_Passage provided_
+--
Recursive inline anonymous function in script


I try to write a recursive inline anonymous function in a Matlab script.

Here an MWE:

funR = @(x) [x(1) funR(x(2:end))];
funR(0:5);

But this throws the following exception:

Undefined function or variable 'funR'.

This works when it's run in a function file but not when run in a script. This is because Matlab does read those differently.

My expected result from this MWE is:

[0, 1, 2, 3, 4, 5]

How to do this right?

The goal is to have funR defined as inline function, therefore a two or more line solution is not what I want. Please ignore if this or the MWE makes any sense, that is not the point of this question.


Solution

  • You cannot do this as the the functions and variables used inside of the anonymous function must be defined at the time of creation rather than the time of execution and the anonymous function itself isn't defined until after assignment.

    The correct approach to writing a recursive anonymous function is to provide a second input to your anonymous function which is the anonymous function itself such that the anonymous function can call itself using that function handle.

    funR = @(x, funR) [x(1) funR(x(2:end), funR)];
    funR(0:5, funR)
    

    This won't work for you because you need to stop the iteration at some point. There is a great series of articles on functional programming with anonymous functions written by Loren at the Mathworks that covers this. Borrowing from that article, we can use the iif anonymous function to allow our anonymous function to properly terminate when it hits the end of the array.

    % From the article linked above
    iif = @(varargin) varargin{2 * find([varargin{1:2:end}], 1, 'first')}();
    
    % Recurse as long as there is more than one element in x 
    funR = @(x,funR)iif(numel(x) > 1,   @()[x(1), funR(x(2:end), funR)], ...
                        true,            x);
    
    funR(0:5, funR)
    

    All of this aside, from a performance perspective this is likely going to yield poor results. There is likely a vectorized way of approaching this problem that doesn't require recursive anonymous functions.
+--
_The exercise_
Answer these questions using the passage above on recursive anonymous functions in Matlab:
1. What exception does the script throw?
2. What result does the asker expect from the MWE?
3. Which anonymous function does the solution borrow so that the recursion can stop at the end of the array?

_Data excerpts_
+--
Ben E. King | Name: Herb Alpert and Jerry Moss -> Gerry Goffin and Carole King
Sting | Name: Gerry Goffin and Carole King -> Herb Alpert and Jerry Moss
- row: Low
+--
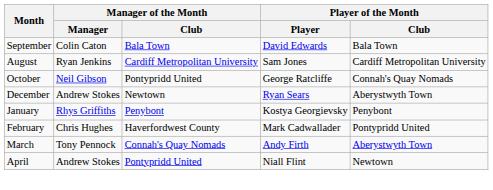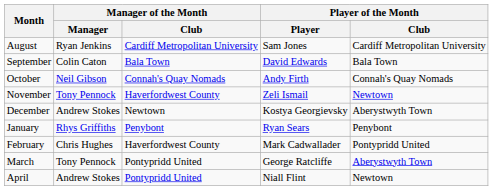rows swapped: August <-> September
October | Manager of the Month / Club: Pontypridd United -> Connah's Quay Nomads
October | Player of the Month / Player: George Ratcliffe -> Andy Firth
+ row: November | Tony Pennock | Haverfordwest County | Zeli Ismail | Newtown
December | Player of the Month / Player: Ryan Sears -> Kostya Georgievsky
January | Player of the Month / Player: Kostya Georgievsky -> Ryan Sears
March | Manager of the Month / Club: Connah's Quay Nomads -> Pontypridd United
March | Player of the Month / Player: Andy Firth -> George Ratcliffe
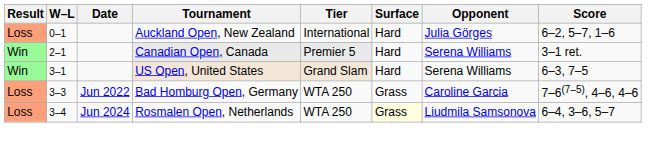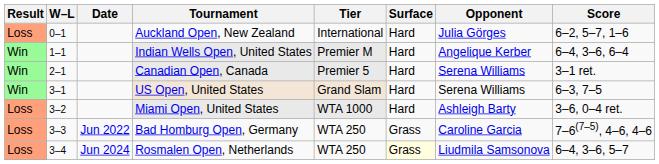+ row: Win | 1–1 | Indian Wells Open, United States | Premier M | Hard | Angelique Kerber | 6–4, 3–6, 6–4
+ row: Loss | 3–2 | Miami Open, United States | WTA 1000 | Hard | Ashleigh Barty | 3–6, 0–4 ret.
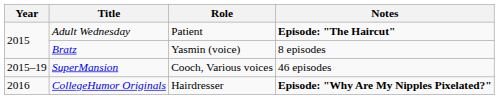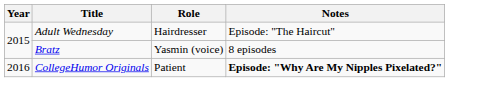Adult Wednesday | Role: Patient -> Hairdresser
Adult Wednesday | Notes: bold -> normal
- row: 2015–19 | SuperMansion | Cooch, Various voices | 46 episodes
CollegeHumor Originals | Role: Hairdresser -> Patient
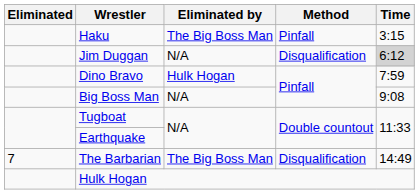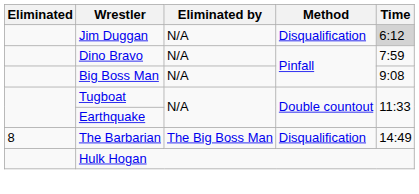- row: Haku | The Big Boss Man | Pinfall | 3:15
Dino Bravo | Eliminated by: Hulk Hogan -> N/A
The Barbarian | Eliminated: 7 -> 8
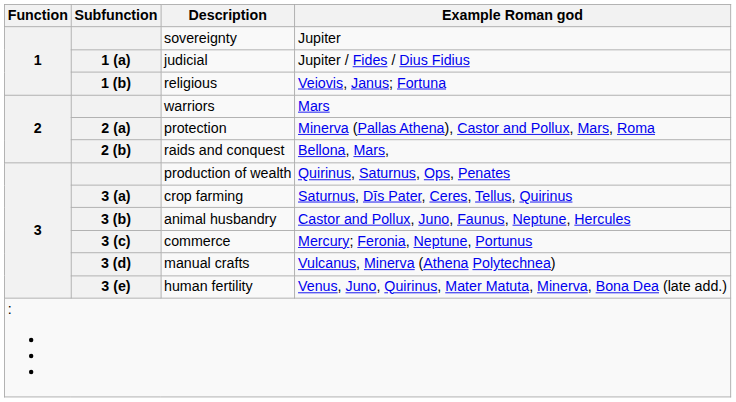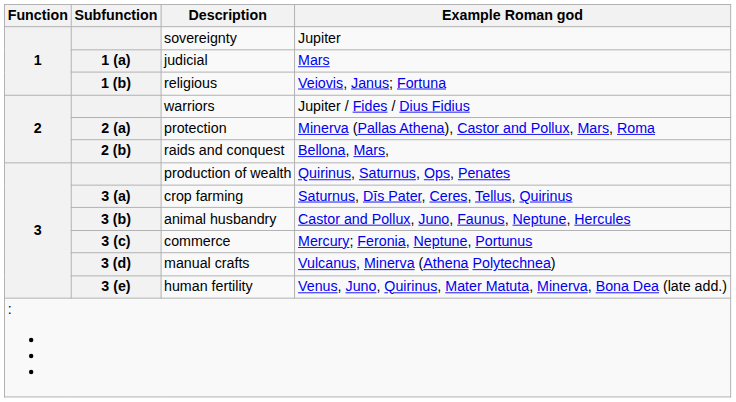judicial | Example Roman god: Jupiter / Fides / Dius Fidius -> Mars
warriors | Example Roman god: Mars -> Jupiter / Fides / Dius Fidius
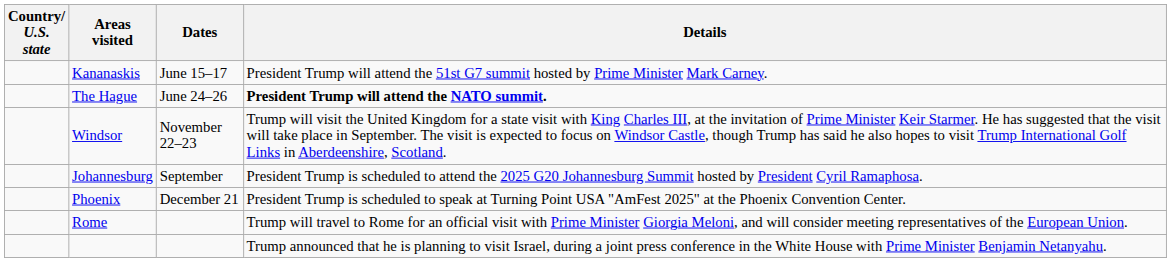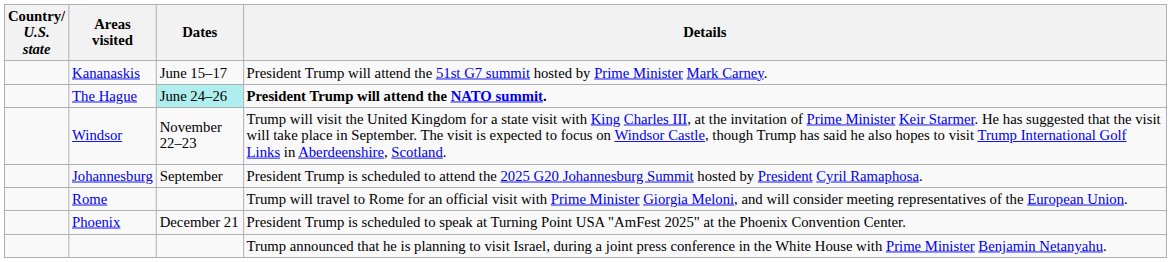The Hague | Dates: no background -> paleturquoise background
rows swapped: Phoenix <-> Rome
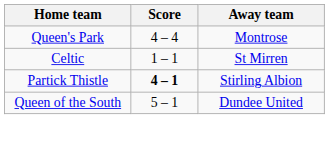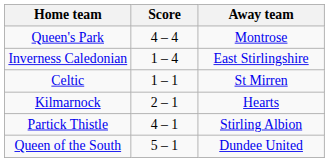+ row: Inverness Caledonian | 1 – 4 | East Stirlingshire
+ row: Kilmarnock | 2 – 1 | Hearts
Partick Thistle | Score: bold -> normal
+--
_Correct answer_
1. Undefined function or variable 'funR'.
2. [0, 1, 2, 3, 4, 5]
3. The iif anonymous function.